**Texte d'étude:**
################

Nécessité d'une prévention routière
Jamais la route n’a autant tué en une année qu’en 1972 : 18 034 décès, soit une moyenne de 50 morts par jour. Alors que 60% des ménages français possèdent une voiture, la question de la sécurité routière est un enjeu majeur. Des événements comme la mort en voiture d’Albert Camus en 1960 créent une onde de choc dans la population et alertent ponctuellement sur les dangers de la route, mais ils ne résolvent en aucun cas l’insouciance qui domine au volant puisque le nombre de mort par an sur les routes double entre 1960 et 1972. La vitesse, symbole de modernité et de liberté est souvent en cause, d’autant que la période des Trente Glorieuses rime avec un progrès technique qui rend les voitures encore plus rapides, la vitesse devenant ainsi pour les marques un argument de vente. Le cinéma en vient même presque à valoriser la vitesse et l’imprudence au volant à travers les courses poursuites qu’il met en scène : Le Casse (1967) d’Henri Verneuil montre une course-poursuite de neuf minutes, tournée dans les conditions réelles à Athènes, c’est-à-dire sans avoir arrêté la circulation au préalable. Une folie symbole de l’inconscience des automobilistes face aux dangers de la route, alors que dans le même temps, le confort de bord qui s’accroît génère une fausse impression de sécurité.

################

**Questions à traiter:**
A) Indiquez si chacune des affirmations suivantes s'accorde avec le texte sur la prévention routière, en répondant par oui ou par non et en citant les mots du texte qui tranchent : (i) En 1972, la route a fait 18 034 morts. (ii) Le nombre de morts par an sur les routes triple entre 1960 et 1972. (iii) La course-poursuite du film Le Casse a été tournée après l'arrêt de la circulation.
B) Poursuivez le texte sur la prévention routière à partir de sa dernière phrase.
Le matériau placé après ce texte n'est pas nécessaire.

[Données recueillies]
################

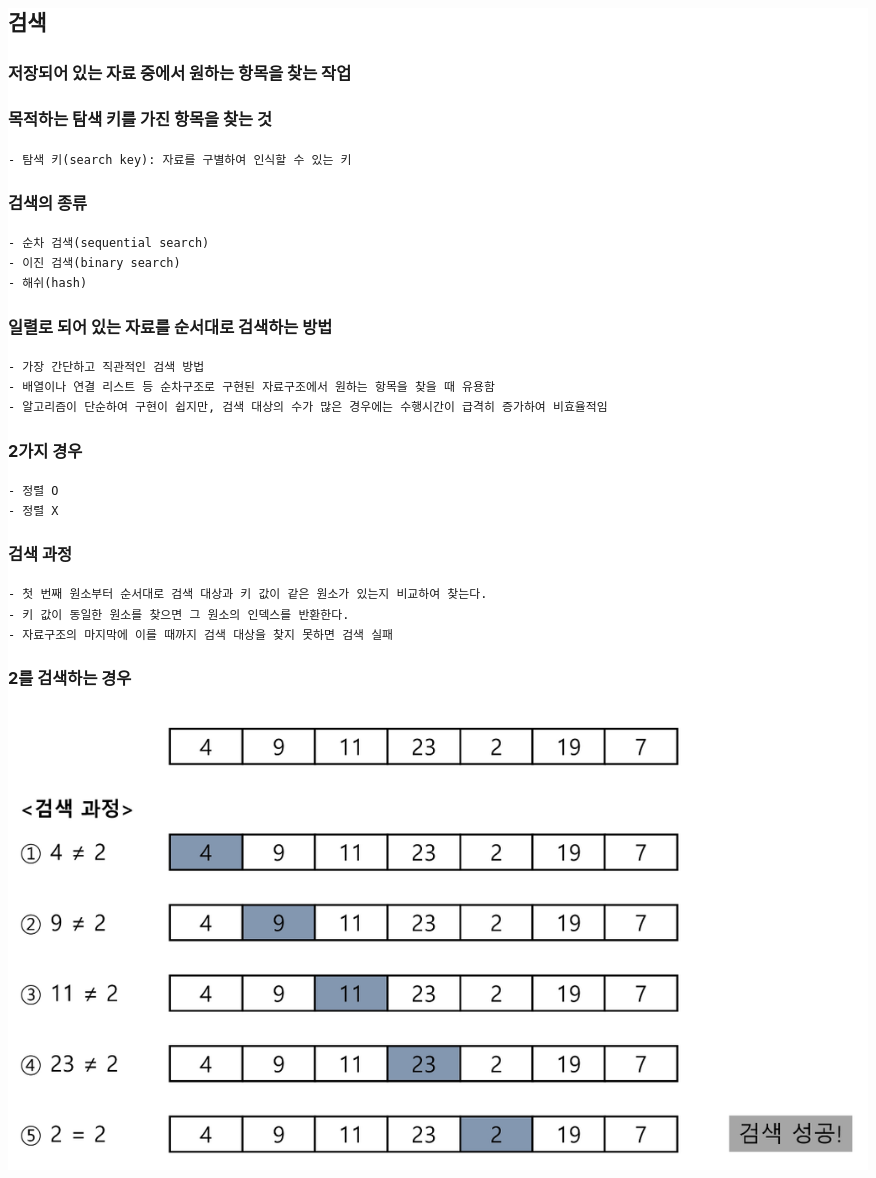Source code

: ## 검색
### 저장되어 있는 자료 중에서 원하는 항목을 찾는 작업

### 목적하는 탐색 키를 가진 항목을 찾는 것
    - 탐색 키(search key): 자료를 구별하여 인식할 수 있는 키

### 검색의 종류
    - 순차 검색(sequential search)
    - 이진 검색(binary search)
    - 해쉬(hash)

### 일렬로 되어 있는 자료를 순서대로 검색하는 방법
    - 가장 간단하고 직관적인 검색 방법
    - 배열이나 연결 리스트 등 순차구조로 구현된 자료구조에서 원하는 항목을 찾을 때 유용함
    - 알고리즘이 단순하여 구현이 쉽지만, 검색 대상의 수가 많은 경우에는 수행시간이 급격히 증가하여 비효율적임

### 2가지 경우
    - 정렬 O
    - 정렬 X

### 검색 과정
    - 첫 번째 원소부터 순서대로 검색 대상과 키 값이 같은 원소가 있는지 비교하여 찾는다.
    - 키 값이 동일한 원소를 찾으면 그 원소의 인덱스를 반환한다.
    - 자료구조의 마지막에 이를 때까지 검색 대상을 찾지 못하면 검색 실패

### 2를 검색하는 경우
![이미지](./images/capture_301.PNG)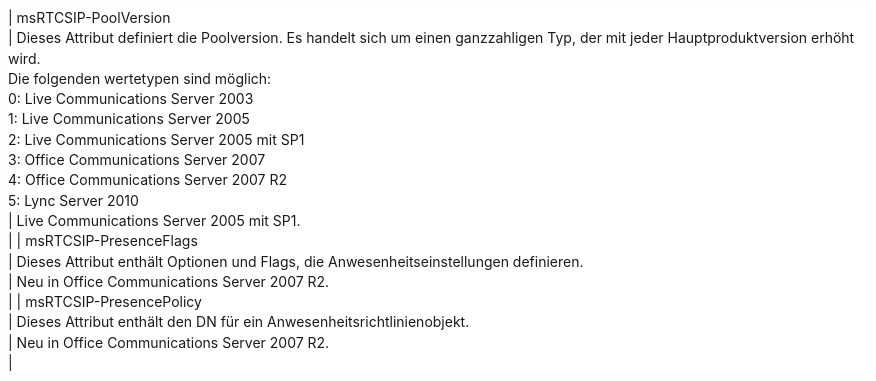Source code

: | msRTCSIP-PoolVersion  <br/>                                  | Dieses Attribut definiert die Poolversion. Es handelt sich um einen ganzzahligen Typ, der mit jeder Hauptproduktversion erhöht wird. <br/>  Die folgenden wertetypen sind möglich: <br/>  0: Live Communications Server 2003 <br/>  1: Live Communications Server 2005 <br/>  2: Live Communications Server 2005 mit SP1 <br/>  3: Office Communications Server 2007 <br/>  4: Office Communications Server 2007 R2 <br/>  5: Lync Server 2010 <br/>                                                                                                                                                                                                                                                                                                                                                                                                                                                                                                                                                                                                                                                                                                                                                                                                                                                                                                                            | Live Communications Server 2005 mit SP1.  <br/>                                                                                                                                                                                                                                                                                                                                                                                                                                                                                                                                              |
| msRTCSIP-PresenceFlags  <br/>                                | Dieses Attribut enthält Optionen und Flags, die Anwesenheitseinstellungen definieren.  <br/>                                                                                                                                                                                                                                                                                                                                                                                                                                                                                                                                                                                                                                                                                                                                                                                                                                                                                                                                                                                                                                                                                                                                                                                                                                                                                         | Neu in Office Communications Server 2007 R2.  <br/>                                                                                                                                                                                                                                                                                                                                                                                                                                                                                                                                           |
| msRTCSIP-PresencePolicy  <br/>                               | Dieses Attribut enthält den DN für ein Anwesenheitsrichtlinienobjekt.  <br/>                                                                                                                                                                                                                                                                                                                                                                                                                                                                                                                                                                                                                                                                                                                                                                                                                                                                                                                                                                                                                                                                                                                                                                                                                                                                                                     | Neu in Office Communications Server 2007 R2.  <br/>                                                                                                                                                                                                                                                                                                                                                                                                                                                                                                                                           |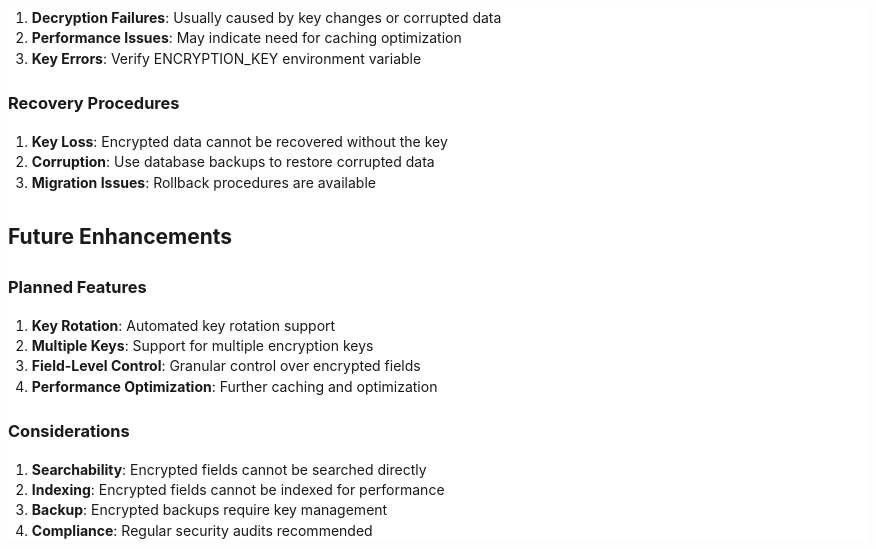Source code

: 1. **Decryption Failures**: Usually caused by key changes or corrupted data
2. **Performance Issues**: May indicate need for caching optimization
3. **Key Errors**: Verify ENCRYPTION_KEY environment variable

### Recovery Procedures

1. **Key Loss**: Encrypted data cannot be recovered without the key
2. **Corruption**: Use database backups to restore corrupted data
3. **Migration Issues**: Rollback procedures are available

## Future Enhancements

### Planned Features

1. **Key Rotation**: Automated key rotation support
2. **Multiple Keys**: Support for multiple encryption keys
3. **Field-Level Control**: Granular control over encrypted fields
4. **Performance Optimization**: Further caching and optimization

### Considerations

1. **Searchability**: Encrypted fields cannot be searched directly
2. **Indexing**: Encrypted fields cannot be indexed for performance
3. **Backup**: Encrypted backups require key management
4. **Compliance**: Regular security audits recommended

################

**Réponses données:**
A)
(i) Oui : « Jamais la route n’a autant tué en une année qu’en 1972 : 18 034 décès ».
(ii) Non : « le nombre de mort par an sur les routes double entre 1960 et 1972 ».
(iii) Non : « tournée dans les conditions réelles à Athènes, c’est-à-dire sans avoir arrêté la circulation au préalable ».

B)
Face à ce fléau, un comité interministériel est créé le 5 juillet 1972 par le ministre Jacques Chaban-Delmas, qui a lui-même perdu sa deuxième épouse dans un accident de la route. Ce comité a pour vocation de faire passer des mesures visant à lutte contre l’insécurité routière. Il remplace l’association « Prévention routière » qui a, depuis la fin de la guerre, du mal à imposer des mesures fortes de prévention. Par exemple, elle réussit à pousser les pouvoirs publics à voter une loi autorisant la recherche du taux d’alcool dans le sang, mais seulement en cas d’accident grave. Mais l’hécatombe des années 1960 pousse les pouvoirs publics à agir et, en 1970 est votée l’obligation pour les véhicules neufs d’être équipés de ceintures trois points à l’avant. Ce n’est cependant que le 1er juillet 1973 avec l’appui du comité interministériel de la sécurité routière que le port de la ceinture devient obligatoire à l’avant. La limitation de vitesse est également étendue à tout le réseau routier à cette date.
L'opération "Mazamet, ville morte"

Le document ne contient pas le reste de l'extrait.